In den letzten zehn Jahren hat sich die Zahl der landwirtschaftlichen Betriebje Österreichs um rund 30.000 vermindert, wobei vor allem zahlreiche Klein- und Kleinstbetriebe aus der Statistik verschwunden sind, während die Anzahl der mittelbäuerlichen Familienbetriebe zugenommen hat. Ein deutliches Zeichen für die Gesundung der Besitzstruktur. Im selben Jahrzehnt ist die Zahl der in der österreichischen Land- und Forstwirtschaft Beschäftigten von 1,079.000 auf 765.000 zurückgegangen. Da der Prozentsatz der Abwanderung wesentlich höher liegt als jener der Betriebsabnahme, läßt sich unschwer auf eine in den kommenden Jahren noch fühlbarere Veränderung der Betriebsstruktur schließen.

Arbeitskräftemangel und Rationalisierungsnotwendigkeit zwingen die Landwirtschaft zu fortschreitender Mechanisierung, die wegen der r

standig steigenden Kosten oft nur unter schwersten Opfern durchgeführt werden kann. Allein die Zahl der Traktoren ist in den letzten zehn Jahren von 30.000 auf rund 150.000 angestiegen. Im selben Zeitabschnitt hat sich die Zahl der Mähdrescher von 900 auf 16.000 erhöht. Obwohl durchschnittlich Jahr für Jahr rund 22.700 Vollarbeitskräfte aus der österreichischen Landwirtschaft abgewandert sind, ist die landwirtschaftliche Erzeugung in den letzten zehn Jahren um 36 Prozent gestiegen. Die Arbeitsproduktivität, das heißt die Erzeugung je Vollarbeitskraft, erhöhte sich gegenüber der Vorkriegszeit um nicht weniger als 73 Prozent. Sie ist in der Landwirtschaft stärker gestiegen als in allen anderen Wirtschaftszweigen.

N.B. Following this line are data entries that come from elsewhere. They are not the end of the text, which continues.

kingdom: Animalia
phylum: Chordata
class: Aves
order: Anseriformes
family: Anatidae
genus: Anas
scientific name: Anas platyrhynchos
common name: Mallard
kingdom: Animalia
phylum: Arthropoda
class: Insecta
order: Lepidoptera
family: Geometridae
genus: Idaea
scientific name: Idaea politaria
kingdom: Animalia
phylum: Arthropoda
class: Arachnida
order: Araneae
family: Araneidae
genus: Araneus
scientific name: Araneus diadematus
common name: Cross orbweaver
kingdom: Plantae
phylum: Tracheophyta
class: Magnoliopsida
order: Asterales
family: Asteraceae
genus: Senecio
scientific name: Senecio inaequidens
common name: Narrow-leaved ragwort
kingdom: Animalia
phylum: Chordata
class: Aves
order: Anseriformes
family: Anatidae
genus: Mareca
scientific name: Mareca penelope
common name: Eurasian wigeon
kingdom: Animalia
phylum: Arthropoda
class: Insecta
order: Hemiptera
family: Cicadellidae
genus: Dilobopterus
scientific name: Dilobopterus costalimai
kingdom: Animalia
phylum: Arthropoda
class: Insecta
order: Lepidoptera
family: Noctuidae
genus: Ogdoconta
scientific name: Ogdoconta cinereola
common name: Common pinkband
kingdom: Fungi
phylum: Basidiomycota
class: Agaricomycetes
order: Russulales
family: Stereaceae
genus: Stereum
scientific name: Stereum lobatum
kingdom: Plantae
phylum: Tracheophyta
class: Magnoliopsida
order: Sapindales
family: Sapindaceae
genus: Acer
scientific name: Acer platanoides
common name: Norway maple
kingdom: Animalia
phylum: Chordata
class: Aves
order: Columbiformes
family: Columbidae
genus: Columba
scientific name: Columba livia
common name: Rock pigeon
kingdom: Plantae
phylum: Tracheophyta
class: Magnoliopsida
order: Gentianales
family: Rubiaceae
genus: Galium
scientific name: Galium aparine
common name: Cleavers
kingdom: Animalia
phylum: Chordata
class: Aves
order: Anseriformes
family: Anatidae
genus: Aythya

Die Leistungen der österreichischen Landwirtschaft können sich also zweifellos sehen lassen und halten auch dem Vergleich mit der Landwirtschaft anderer Länder stand. Die agrarischen Strukturschwierigkeiten aber sind ebenso international wie die Bemühungen um deren Behebung. Mit den Bestimmungen des Landwirtschaftsgesetzes und des Marktordnungsgesetzes besitzt die österreichische Landwirtschaft ein Integrationskonzept, das ihr nicht nur den „Weg nach Europa“ erleichtern wird, sondern im gegebenen Zeitpunkt den ähnlichen Maßnahmen anderer Staaten beziehungsweise der EWG-Agrarmarktordnung sicher angepaßt werden kann.